On n’a jamais tant entendu Denis Tillinac que depuis que son champion a perdu. Je l’observe. Je lis, dans Le Monde, sa chronique d’une défaite annoncée. Et je me demande s’il ne serait pas en train de devenir, toutes proportions gardées là aussi, le Régis Debray de la droite vaincue. Procès rituel des élites. Confusion de la sociologie et de la politique. L’Etat contre la société et le culte d’une politique réduite à la pure incantation. La même religion, un peu boy-scout, d’une fidélité qui, soit dit en passant, comme le notait Pivot dans sa chronique du Journal du dimanche, n’est pas allée jusqu’à donner au président défait la primeur d’analyses formées, nous dit-on, depuis deux ans. Le peuple saint, dévoyé par de mauvais bergers. La douteuse idée d’une France qui ne se réforme pas, mais qui s’exalte. Et puis, surtout, la même inimitable manière de carburer à la déception bourrue : « j’y ai cru, j’ai été trahi, je ne regrette rien ». Tillinac est à Chirac ce que fut Debray à Mitterrand. Il aurait tort de s’offusquer de la comparaison : dans mon esprit, elle est flatteuse.

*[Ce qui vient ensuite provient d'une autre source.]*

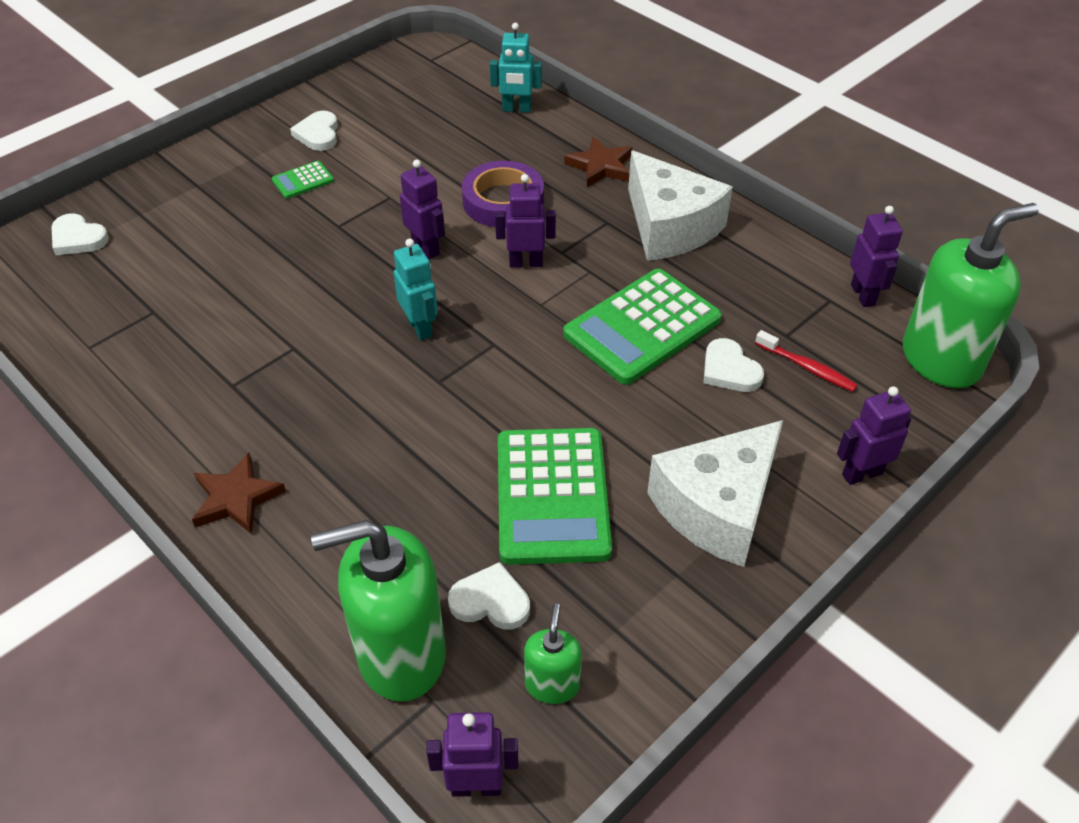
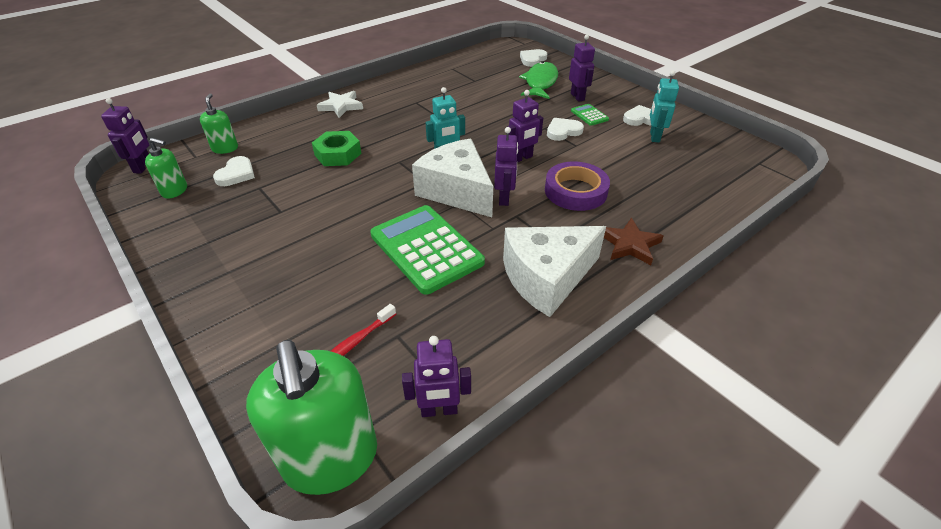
camera: 95 degrees right, 5 degrees down
brown star [192,453,286,534] -> white star [317,91,363,118]
green soap dispenser [311,520,446,702] -> green soap dispenser [200,93,238,154], size x0.49
turquoise robot [490,23,542,113] -> turquoise robot moved to [650,70,679,142]
green calculator [498,428,612,565] -> none
white cheese [647,420,783,567] -> white cheese moved to [412,139,493,217]
white heart [703,338,764,392] -> white heart moved to [547,118,584,141]
purple robot [837,386,911,485] -> purple robot moved to [569,35,595,102]
none -> green nut [312,131,361,166]
none -> green fish [519,62,558,99]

Jospin, dans l’affaire de l’Europe, jouait quitte ou double. Ou bien son attitude était interprétée comme le signe d’un recul, d’une réticence – et les sceptiques de tous les pays, à commencer par les Allemands, s’engouffraient aussitôt dans la brèche. Ou bien ils étaient sensibles à la force de la « vertu tranquille » et, non seulement rien ne se perdait, mais, en augmentant le « pacte de stabilité » du « volet social » réclamé, on apportait à l’idée européenne l’infléchissement que l’on attend depuis des années. C’est, ce jeudi, cette seconde hypothèse qui prévaut. Auquel cas MM. Strauss-Kahn et Jospin auront fait, une fois de plus, la preuve que l’audace, en politique, est la vertu qui paie ; un mot, un coup de force, un risque calculé – et c’est peut-être l’Europe sociale qui sort des limbes et balbutie.

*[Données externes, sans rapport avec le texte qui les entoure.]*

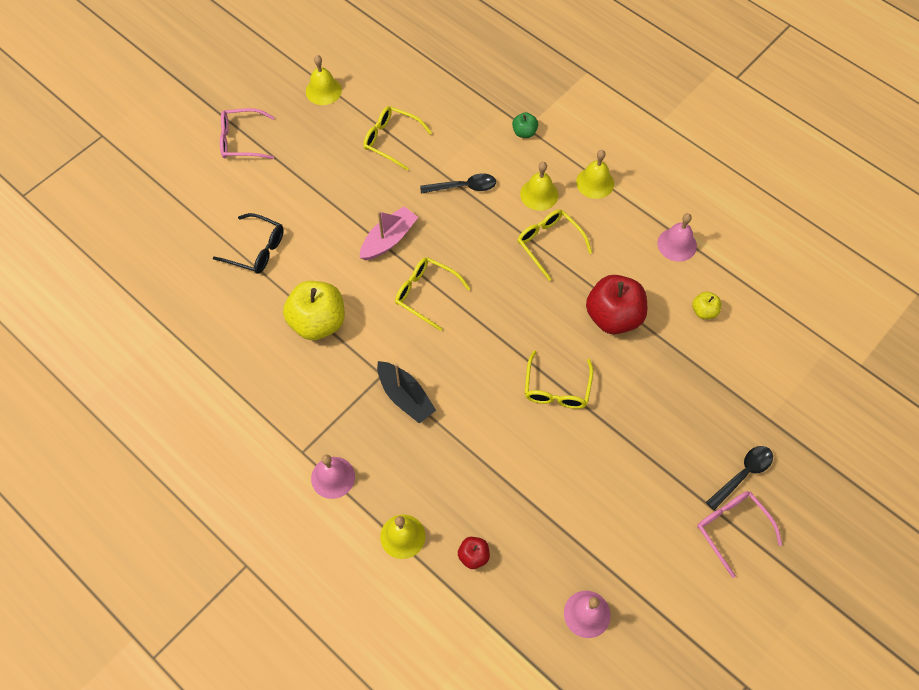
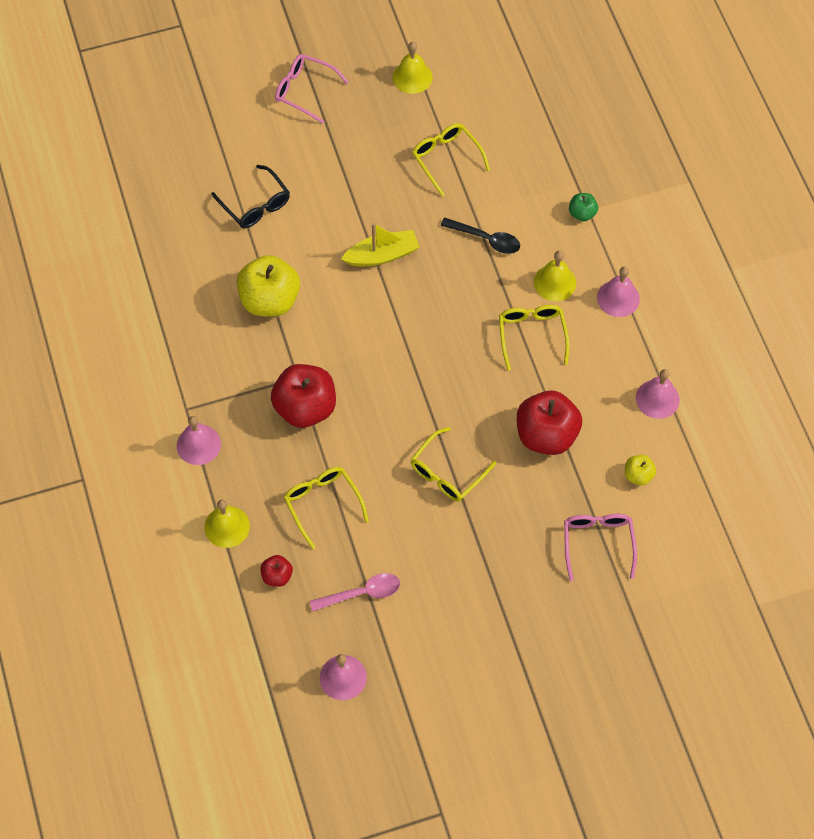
camera: 30 degrees right, 0 degrees up
pink boat [360,206,418,260] -> yellow boat [341,223,420,266]
black boat [377,361,436,424] -> red apple [271,364,336,428]
yellow glasses [395,257,470,331] -> yellow glasses moved to [284,467,369,549]
yellow bell [576,150,614,199] -> pink bell [597,267,640,317]
pink glasses [697,491,782,578] -> pink glasses moved to [564,514,637,581]
black spoon [706,446,773,510] -> none
none -> pink spoon [310,573,400,612]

À un auditoire catalan, plutôt nationaliste, j’explique : « l’Europe, c’est comme l’érotisme selon Bataille ; on transgresse les frontières, bien entendu ; mais quand on transgresse une frontière, on la nie moins qu’on ne la réaffirme – on la traverse et, dans le même mouvement, on la confirme ». Et encore : « le passage à l’Europe, c’est comme la traduction selon Larbaud dans son Saint Jérôme ; on passe d’une langue à l’autre, sans doute ; on enfreint la sacro-sainte limite de la langue finie et fermée ; mais c’est le moyen de la corrompre et, donc, de l’enrichir ». Mon programme européen ? Bataille, plus Larbaud.

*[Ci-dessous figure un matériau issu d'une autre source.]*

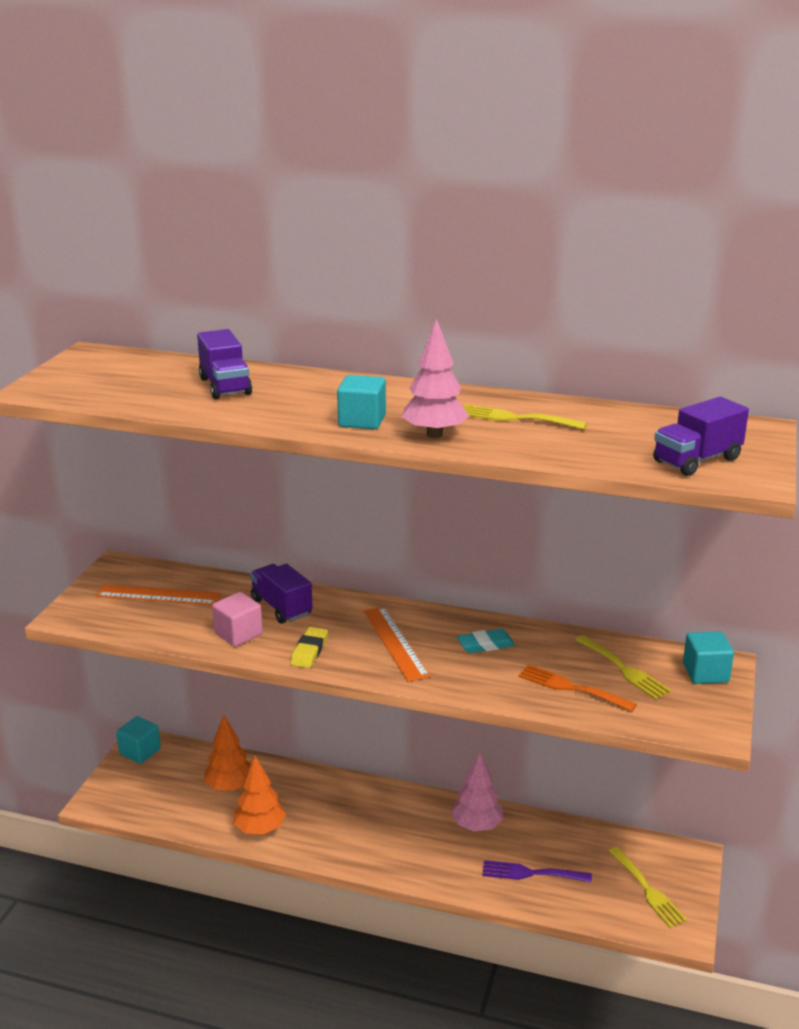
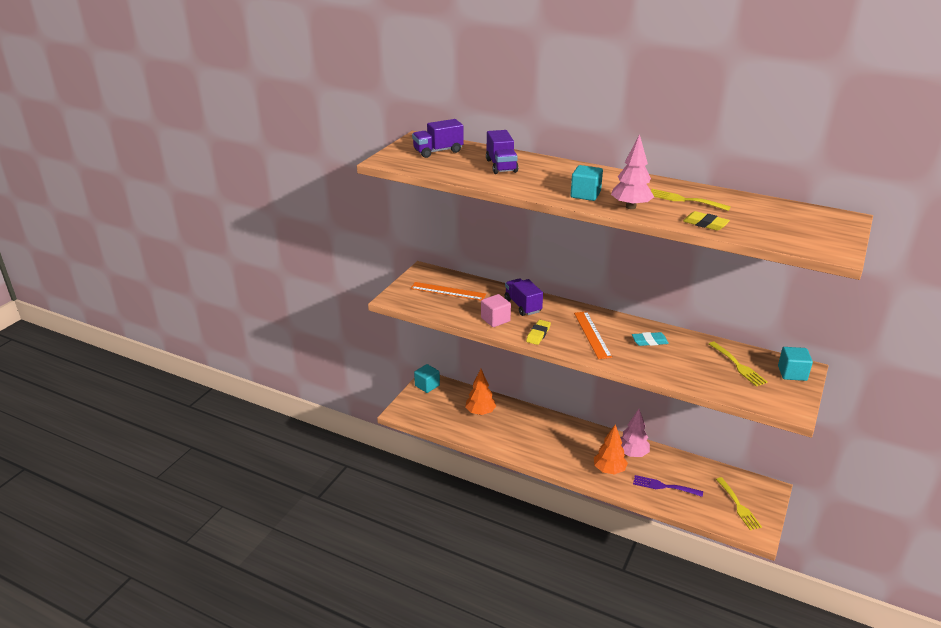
camera: 10 degrees right, 5 degrees up
orange tree [234,755,286,834] -> orange tree moved to [594,424,628,475]
orange fork [518,664,637,712] -> none
purple truck [653,397,749,476] -> purple truck moved to [412,119,464,158]
none -> yellow eraser [683,211,730,231]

Claude Lanzmann – au Monde, toujours – à l’occasion de la reprogrammation de Shoah au Cinéma des cinéastes : « face à la Shoah, il y a une obscénité absolue du projet de comprendre ; ne pas comprendre ». L’idée peut surprendre. C’est pourtant celle de toutes les grandes philosophies face à l’énigme du mal absolu. Expliquer le Mal, le comprendre, c’est l’intégrer dans une chaîne de raisons qui vont, de proche en proche, le rendre logique, puis nécessaire, puis naturel et, finalement, banal. La philosophie refuse de comprendre car, en comprenant, elle banalise.